EXERCISE GOAL >>
Please print, word for word, the lines of the records below starting at the line that contains "Tell me in degrees" and ending at the line that contains "Answer: approximately 45° to the first", with both of those lines included.

MATERIAL SUPPLIED >>
—————

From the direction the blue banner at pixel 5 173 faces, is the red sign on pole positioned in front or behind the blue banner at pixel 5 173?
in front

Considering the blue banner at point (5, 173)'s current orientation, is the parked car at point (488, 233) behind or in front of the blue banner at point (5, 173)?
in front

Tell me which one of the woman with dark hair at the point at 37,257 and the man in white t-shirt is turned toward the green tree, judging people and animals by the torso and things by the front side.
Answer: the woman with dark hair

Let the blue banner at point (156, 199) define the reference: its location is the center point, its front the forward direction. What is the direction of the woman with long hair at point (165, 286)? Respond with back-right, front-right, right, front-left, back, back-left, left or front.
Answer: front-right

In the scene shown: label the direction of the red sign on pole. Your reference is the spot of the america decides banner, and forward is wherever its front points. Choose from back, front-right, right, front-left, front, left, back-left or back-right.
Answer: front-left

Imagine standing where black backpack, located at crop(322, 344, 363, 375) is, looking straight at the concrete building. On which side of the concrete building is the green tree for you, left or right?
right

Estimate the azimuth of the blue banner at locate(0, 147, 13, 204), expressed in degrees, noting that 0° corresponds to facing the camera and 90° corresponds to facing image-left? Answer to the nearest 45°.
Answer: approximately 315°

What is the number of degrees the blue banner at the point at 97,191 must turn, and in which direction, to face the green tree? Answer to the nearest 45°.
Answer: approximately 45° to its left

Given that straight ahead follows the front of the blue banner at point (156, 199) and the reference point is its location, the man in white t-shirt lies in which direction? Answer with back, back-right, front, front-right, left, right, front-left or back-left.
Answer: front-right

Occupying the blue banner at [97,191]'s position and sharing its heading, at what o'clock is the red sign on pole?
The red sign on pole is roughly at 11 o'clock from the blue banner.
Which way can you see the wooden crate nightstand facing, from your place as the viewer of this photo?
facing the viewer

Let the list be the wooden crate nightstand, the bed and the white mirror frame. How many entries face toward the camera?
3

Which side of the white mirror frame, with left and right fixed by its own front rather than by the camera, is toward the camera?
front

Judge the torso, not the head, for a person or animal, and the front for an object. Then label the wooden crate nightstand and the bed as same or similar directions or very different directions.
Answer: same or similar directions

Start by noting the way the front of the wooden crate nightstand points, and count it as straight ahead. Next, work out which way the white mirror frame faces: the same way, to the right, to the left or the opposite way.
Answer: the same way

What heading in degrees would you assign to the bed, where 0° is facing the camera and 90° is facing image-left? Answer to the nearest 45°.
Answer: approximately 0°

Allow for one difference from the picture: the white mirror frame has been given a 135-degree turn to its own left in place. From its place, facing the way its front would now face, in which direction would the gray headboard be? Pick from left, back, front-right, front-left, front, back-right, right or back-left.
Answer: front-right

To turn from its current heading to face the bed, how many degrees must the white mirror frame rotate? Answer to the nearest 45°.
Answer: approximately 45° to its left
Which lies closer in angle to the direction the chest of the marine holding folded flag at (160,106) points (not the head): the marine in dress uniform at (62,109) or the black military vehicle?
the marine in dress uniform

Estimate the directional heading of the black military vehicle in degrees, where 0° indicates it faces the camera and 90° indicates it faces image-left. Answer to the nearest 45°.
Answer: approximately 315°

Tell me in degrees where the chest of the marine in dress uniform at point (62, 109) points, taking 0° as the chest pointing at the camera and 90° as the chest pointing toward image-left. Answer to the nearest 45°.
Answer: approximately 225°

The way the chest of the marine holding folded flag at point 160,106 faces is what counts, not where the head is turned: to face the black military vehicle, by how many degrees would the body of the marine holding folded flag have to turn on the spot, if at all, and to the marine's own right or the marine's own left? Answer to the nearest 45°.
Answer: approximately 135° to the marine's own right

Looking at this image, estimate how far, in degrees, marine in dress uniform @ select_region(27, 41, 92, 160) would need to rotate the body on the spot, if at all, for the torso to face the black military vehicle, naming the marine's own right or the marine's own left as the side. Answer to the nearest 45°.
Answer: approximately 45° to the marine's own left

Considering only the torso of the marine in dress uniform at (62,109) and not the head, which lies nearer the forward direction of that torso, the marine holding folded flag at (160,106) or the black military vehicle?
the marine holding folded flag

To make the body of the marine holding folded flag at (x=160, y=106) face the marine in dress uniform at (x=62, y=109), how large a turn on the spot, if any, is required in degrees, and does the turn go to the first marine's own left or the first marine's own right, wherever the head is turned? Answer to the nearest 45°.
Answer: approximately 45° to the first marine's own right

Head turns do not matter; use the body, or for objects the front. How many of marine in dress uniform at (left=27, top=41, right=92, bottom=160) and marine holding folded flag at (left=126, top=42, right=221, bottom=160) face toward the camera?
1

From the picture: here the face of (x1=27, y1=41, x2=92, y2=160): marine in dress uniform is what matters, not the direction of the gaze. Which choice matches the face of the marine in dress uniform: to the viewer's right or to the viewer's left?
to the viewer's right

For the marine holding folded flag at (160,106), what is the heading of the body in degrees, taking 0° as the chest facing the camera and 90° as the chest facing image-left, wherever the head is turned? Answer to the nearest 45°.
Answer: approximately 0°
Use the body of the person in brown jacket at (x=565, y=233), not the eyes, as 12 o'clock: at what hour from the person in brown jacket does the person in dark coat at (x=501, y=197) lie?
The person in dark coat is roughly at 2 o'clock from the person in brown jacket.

—————

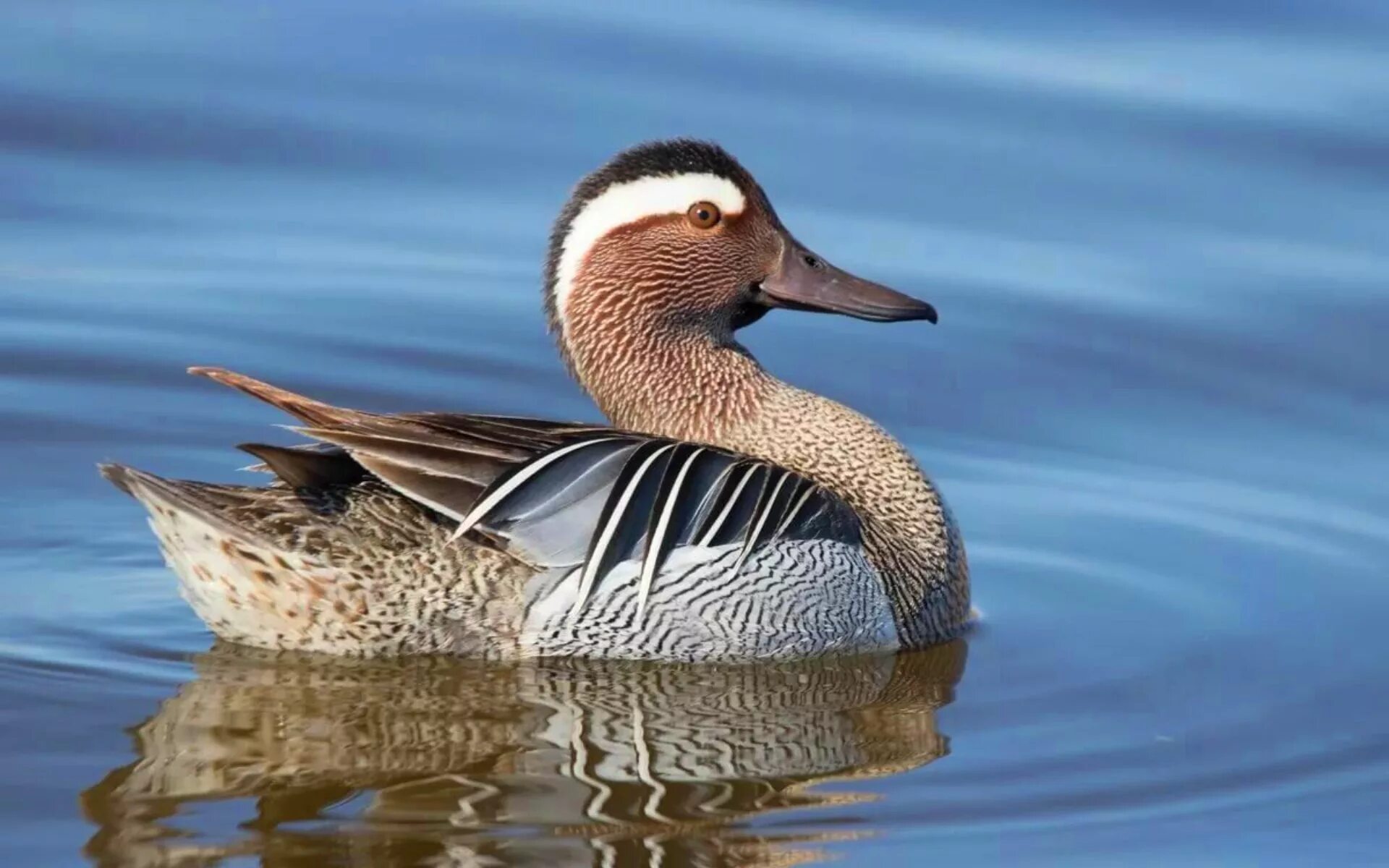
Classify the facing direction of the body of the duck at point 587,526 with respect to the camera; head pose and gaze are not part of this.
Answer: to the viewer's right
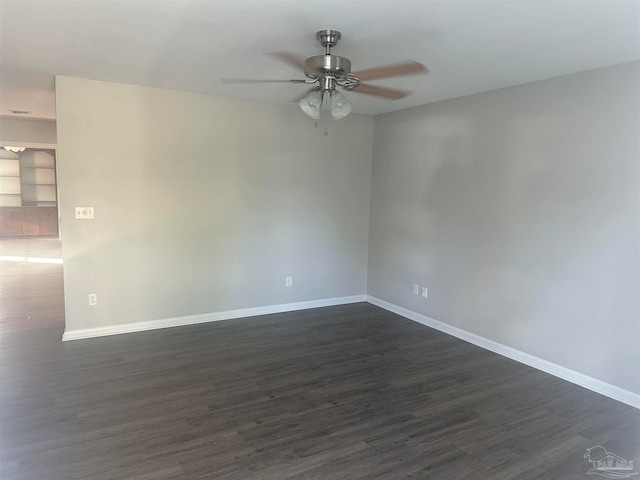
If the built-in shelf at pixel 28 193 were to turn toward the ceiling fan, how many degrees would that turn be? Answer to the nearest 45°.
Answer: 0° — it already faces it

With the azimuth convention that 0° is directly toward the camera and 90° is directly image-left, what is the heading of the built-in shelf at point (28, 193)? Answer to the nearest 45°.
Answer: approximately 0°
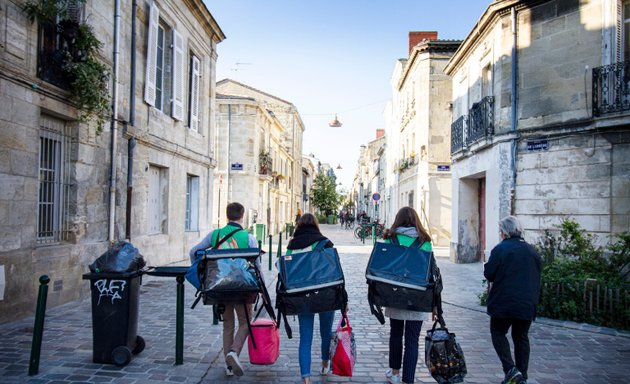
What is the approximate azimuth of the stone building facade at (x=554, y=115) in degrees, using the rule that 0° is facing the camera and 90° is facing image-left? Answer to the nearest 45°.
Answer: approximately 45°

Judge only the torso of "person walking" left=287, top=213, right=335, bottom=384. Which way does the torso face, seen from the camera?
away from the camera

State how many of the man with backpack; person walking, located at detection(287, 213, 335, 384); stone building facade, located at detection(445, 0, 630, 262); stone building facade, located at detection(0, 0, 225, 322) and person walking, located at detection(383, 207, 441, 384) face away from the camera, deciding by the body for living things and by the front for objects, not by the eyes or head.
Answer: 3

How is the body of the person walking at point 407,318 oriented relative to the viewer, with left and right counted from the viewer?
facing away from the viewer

—————

RESULT FOR THIS EXERCISE >>
Tell me in degrees where the chest of the marine in dress uniform at point (62, 109) points, taking 0° as the chest pointing at the camera and 90° as the chest pointing toward image-left. Answer to the nearest 45°.
Answer: approximately 225°

The way the chest of the marine holding folded flag at point 160,106 faces is what counts, not where the head is turned: to face the black military vehicle, by how many degrees would the body of the marine holding folded flag have to turn on the spot, if at all, and to the marine's own right or the marine's own left? Answer to the nearest 45°.
Answer: approximately 135° to the marine's own right

Looking at this image, estimate how far, in degrees, marine in dress uniform @ select_region(27, 41, 92, 160) would need to rotate the body on the spot, if at all, for the torso to face the black military vehicle, naming the marine's own right or the marine's own left as the side. Answer to the nearest 45°.
Answer: approximately 45° to the marine's own left

Considering only the torso of the marine in dress uniform at (62,109) and not the head, which lies nearer the forward direction of that torso, the marine holding folded flag at (160,106) or the black military vehicle?
the marine holding folded flag

To make the body of the marine holding folded flag at (x=160, y=106) face the marine in dress uniform at (x=62, y=109), how large a turn on the spot, if any, is required in degrees, and does the turn go to the first marine's own left or the first marine's own right, wherever the head is turned? Answer to the nearest 45°.
Answer: approximately 45° to the first marine's own right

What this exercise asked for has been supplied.